**The task:** Each line starting at the one that contains "各種訓練・研修(165)" and ending at the one that contains "集（ぼしゅう）案内（あんな" must be returned exactly, and the rest of the listing is left out.

**Source material:**
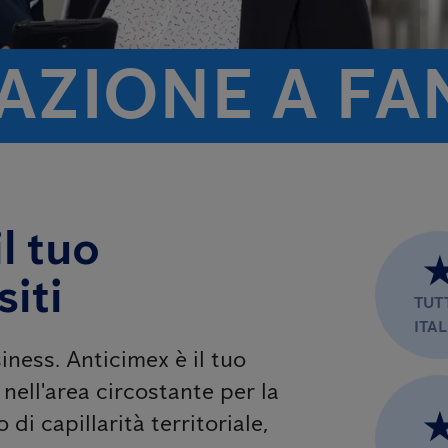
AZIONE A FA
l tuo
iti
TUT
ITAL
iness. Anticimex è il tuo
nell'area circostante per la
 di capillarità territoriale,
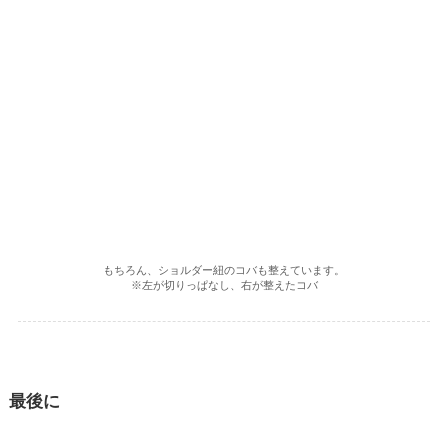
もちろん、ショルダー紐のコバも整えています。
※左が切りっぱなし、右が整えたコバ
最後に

---

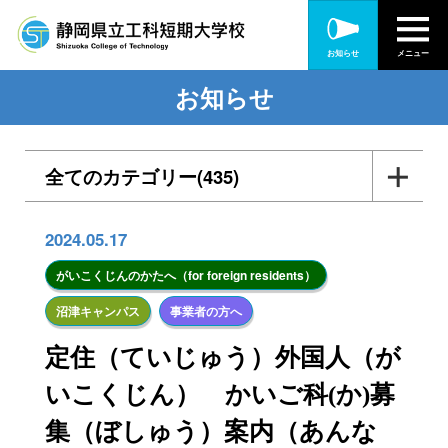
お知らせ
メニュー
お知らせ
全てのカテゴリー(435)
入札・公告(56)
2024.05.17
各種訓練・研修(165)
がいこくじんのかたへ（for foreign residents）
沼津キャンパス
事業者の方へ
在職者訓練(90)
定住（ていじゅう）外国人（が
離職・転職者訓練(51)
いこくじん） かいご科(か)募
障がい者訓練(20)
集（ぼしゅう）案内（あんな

--

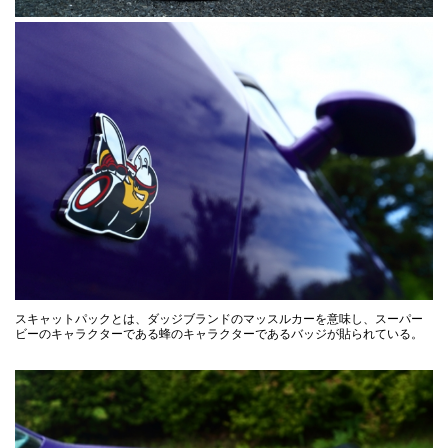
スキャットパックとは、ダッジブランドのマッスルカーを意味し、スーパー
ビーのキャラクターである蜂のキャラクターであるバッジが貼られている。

**Exercise response:**
各種訓練・研修(165)
がいこくじんのかたへ（for foreign residents）
沼津キャンパス
事業者の方へ
在職者訓練(90)
定住（ていじゅう）外国人（が
離職・転職者訓練(51)
いこくじん） かいご科(か)募
障がい者訓練(20)
集（ぼしゅう）案内（あんな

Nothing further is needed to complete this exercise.